In wake of Grand Forks apartment shooting, information about alleged shooter and fatally shot woman remains scant

Salamah Pendleton, 41, and Lola Moore, 61, had lived in an apartment at 2627 S. 17th St. since May 2019, and they both appear to have strong Iowa ties. Beyond that, little is known about Pendleton, who was wounded in a firefight with Grand Forks law enforcement Wednesday, or Moore, who died of fatal gunshot wounds during the shooting.

Bystanders gather outside an apartment complex following Wednesday's shooting in the 2600 block of S. 17th St. in Grand Forks. Photo by Eric Hylden/Grand Forks Herald

After a shootout in Grand Forks left two dead and two wounded Wednesday, May 27, there was an outpouring of support and remembrance for Grand Forks Police Officer Cody Holte, who died from his injuries, and Grand Forks Sheriff's Cpl. Ron Nord, who was hospitalized for wounds to his leg and abdomen.

But two days after gunfire erupted at 2627 S. 17th St., information remains scant about the tenants of apartment No. 303.

Grand Forks County Sheriff's Office deputies were sent to the apartment Wednesday to evict the two tenants: Lola Moore, 61, and Salamah Pendleton, 41. Pendleton – who initiated the shooting, according to police accounts – suffered multiple gunshot injuries and was transported to Altru Hospital. Moore suffered fatal gunshot wounds during the course of the shooting and died in the apartment.

Court documents obtained by the Herald show that the landlord initiated eviction proceedings because of unpaid rent and violation of the lease they signed in May 2019. Specifically, the complaint alleges Moore and Pendleton owed $1,500 in unpaid rent for the apartment, rented to them for $650 a month. The complaint also alleges that the defendants engaged in smoking on the premises on two occasions, a violation of community rules, according to the lease agreement.

According to court documents, the landlord – listed in the complaint as HDI, LLC, a Grand Forks-based property management company – delivered a Notice of Intent to Evict to Pendleton and Moore. Such notices give tenants three days to either pay unpaid rent or vacate the premises. If tenants do not vacate or pay the owed rent, it is standard practice for the landlord to initiate legal eviction proceedings. As part of these proceedings, it is also standard practice for county deputies to go to the property, with a judge's order, to remove the tenants from the premises.


According to Grand Forks County Sheriff Andy Schneider, Nord and Sheriff's Cpl. Kelly McClean arrived at apartment No. 303 around 2:24 p.m. Wednesday to do just that. Information about what happened in the apartment is limited, due to the active and ongoing nature of the investigation, which is now being led by the North Dakota Bureau of Criminal Investigation.

According to police accounts, Nord and McLean knocked on the apartment door but received no answer. They eventually gained access to the apartment, where Pendleton had retreated to a bedroom. The deputies repeatedly asked Pendleton to come out, police said, and when he didn't they opened the door. According to police accounts, that is when Pendleton open fired. The deputies retreated and called for assistance, a call that was answered by Grand Forks Police Officer Cody Holte and Cpl. Patrick Torok.

Friday afternoon, it was announced Pendleton would be charged with two counts of murder, three counts of attempted murder, one count of criminal mischief in excess of $10,000, one count of terrorizing and one count of reckless endangerment.

It is unclear how Pendleton and Moore knew each other, although they both appear to have strong ties to Waterloo, Iowa. Through court documents and other public records, they appear to be related, although the exact relation is hazy and could not be confirmed by the Herald prior to publication.

Almost no information has been made available about the personal lives of Pendleton and Moore, and much of what the Herald has learned comes from official documents, such as court documents. A family member of Pendleton, reached this week by the Herald, declined to speak on the record, since their family is also still trying to piece together what happened.

Pendleton has a history of traffic violations and criminal misdemeanors in both Iowa and North Dakota, going back to 1996 in Iowa and 2015 in North Dakota.
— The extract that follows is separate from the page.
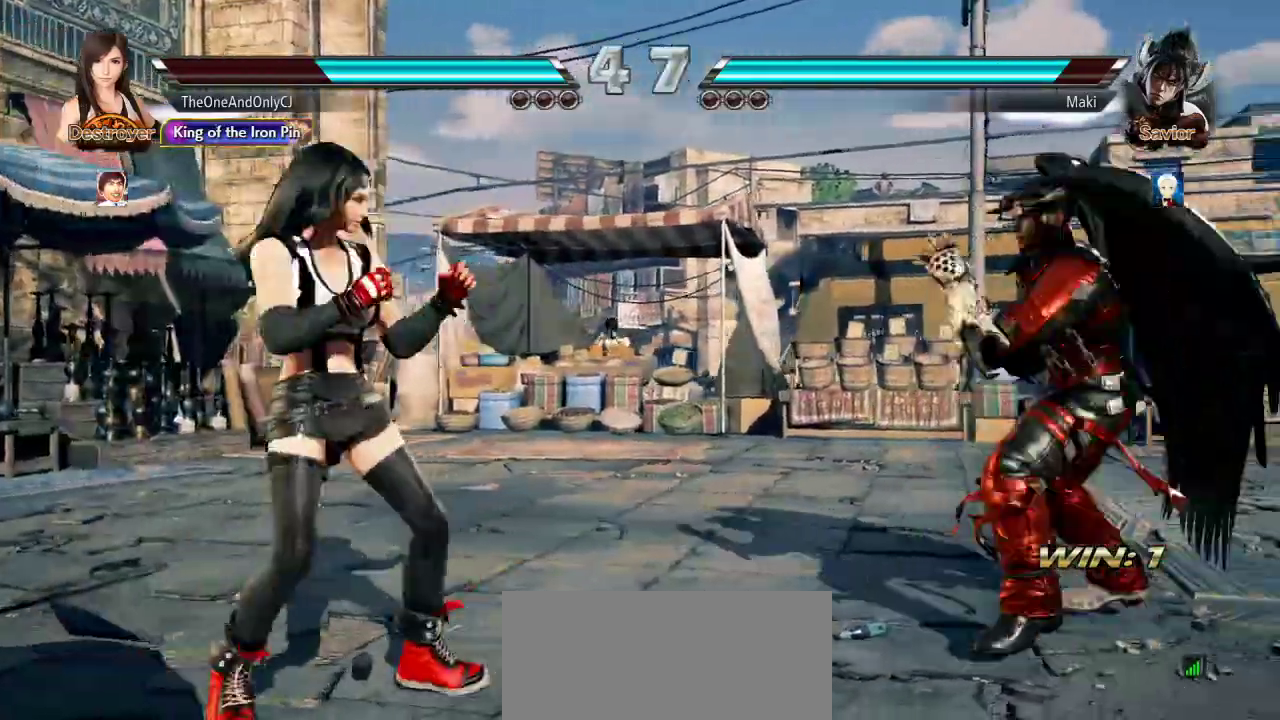
{"buttons": ["CIRCLE"], "left_stick": "right"}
Most of his misdemeanor offenses occurred in Polk and Black Hawk Counties in Iowa, and include domestic assault, drug offenses, eluding and interference with official acts. In North Dakota, his criminal history involves mostly traffic violations, with two misdemeanor driving under suspension charges, as well as an outstanding child support balance of more than $24,000 as of May 2019.

His social media profile lists his profession as a commercial painter and carpenter, and says he is from Cedar Rapids, Iowa. Most photos he has posted on the account appear to be of family. Although police and most court documents spell his name Salamah, Pendleton appears to spell his own name Salammah, and signed it that way on legal documents obtained by the Herald.

No further information has been found about Moore or the life she lived, and family members could not be reached prior to publication.